ACTIVITY A:
Print the passage of the cesarean section abstract below, from "TO DO OR NOT" up to and including "Hills Medical Clinic.".
ACTIVITY B:
According to the cesarean section abstract below, what was the maternal mortality in the series of 1,826 elective repeat cesarean sections?

(TEXT begins)

TO DO OR NOT TO DO A CESAREAN SECTION

Author Affiliations

Calif.; Los Angeles

From the Cedars of Lebanon Hospital, Los Angeles, and the Beverly Hills Medical Clinic.

JAMA. 1959;169(6):570-576. doi:10.1001/jama.1959.03000230026006
Abstract

During a period of 21 years, in an institution where 40,423 deliveries were performed, there were 4,397 cesarean sections. The maternal mortality for these was 0.081 % as compared with 0.052% for vaginal deliveries, and in the series of 1,826 elective repeat cesarean sections the maternal mortality was zero. Dictums expressing fear of this operation generally ignore recent improvements in anesthesia, surgery, and obstetrics. There has been too much emphasis on the frequency of cesarean sections in various hospitals as the chief test of obstetrical conservatism. The frequency of maternal and fetal deaths is the more reliable test, and the ideal should be a perfect end-result for both baby and mother. This should include preservation of vaginal functions, which are too often deranged seriously by the tears, infections, and other trauma of vaginal deliveries. Close attention to indications and technique of cesarean section should increase the percentage of pregnancies that terminate happily for all.

(TEXT ends)
(THE DATA begins)

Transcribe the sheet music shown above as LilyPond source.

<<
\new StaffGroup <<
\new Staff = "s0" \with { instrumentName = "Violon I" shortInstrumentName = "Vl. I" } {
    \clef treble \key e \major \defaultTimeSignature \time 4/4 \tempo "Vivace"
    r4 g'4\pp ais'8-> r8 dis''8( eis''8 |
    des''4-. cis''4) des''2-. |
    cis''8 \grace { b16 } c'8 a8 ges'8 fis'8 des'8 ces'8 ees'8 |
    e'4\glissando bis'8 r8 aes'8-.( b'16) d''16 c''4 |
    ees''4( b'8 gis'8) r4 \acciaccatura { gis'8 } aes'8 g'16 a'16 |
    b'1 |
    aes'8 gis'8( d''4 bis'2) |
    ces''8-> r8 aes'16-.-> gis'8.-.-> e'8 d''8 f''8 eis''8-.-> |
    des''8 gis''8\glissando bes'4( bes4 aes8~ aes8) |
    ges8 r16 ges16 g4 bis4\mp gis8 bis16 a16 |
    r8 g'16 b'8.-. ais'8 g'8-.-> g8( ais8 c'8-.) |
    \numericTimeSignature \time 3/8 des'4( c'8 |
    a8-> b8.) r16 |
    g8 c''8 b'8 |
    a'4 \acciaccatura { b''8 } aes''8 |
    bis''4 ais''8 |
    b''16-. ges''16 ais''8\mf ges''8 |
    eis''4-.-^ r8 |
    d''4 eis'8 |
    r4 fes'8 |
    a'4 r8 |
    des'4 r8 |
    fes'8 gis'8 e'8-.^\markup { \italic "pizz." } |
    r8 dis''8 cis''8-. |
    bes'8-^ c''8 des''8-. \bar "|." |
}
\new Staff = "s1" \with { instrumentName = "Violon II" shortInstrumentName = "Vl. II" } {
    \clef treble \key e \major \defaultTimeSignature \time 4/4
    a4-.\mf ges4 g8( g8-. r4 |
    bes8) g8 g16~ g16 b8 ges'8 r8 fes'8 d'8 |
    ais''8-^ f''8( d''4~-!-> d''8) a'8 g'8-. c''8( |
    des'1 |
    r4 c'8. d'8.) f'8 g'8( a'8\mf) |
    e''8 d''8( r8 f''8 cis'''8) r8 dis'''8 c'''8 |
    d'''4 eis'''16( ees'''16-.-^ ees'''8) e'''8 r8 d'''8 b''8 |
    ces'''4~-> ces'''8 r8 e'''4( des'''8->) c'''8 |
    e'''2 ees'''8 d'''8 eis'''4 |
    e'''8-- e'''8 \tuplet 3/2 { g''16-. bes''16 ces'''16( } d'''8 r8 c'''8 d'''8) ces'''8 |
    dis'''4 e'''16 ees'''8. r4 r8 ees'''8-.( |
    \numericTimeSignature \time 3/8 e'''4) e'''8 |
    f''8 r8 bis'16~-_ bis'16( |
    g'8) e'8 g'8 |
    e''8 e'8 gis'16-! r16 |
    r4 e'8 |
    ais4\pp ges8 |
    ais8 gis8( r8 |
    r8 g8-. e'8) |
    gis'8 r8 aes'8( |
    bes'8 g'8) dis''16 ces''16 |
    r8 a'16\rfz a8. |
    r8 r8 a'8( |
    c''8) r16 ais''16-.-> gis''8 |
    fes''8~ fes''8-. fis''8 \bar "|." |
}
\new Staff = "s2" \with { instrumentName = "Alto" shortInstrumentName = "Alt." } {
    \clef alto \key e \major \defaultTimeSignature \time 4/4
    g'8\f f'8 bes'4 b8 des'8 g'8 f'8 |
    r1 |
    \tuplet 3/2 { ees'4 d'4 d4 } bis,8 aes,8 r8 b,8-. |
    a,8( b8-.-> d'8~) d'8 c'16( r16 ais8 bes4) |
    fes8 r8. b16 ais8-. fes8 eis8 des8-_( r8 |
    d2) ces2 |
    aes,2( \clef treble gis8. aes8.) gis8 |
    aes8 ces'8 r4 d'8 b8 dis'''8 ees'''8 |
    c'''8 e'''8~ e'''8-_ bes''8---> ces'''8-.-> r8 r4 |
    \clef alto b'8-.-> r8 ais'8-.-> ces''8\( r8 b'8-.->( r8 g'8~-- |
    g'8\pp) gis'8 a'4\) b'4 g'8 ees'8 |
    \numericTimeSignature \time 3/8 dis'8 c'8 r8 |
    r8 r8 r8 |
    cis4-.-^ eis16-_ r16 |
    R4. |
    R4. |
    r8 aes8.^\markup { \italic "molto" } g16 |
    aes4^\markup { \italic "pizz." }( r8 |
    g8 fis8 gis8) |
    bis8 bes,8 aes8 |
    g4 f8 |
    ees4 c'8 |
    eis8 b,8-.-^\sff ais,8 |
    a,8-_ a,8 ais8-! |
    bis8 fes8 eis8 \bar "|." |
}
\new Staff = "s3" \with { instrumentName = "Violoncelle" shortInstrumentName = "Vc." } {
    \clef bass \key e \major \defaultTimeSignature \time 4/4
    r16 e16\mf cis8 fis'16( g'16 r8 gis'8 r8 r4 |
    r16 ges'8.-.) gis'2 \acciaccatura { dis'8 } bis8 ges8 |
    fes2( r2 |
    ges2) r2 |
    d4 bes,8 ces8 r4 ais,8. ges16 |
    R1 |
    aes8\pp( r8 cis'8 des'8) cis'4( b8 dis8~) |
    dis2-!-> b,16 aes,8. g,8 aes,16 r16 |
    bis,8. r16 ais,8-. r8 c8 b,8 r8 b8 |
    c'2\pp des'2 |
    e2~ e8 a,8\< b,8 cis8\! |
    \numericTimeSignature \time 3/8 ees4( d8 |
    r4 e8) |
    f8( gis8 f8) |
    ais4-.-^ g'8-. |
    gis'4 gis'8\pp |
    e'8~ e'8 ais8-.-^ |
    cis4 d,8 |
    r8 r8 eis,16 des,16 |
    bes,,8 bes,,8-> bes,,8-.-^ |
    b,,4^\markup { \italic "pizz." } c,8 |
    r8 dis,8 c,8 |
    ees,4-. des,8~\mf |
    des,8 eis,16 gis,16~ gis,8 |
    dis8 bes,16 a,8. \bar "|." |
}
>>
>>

(THE DATA ends)

ANSWER SECTION A:
TO DO OR NOT TO DO A CESAREAN SECTION

Author Affiliations

Calif.; Los Angeles

From the Cedars of Lebanon Hospital, Los Angeles, and the Beverly Hills Medical Clinic.

ANSWER SECTION B:
Zero.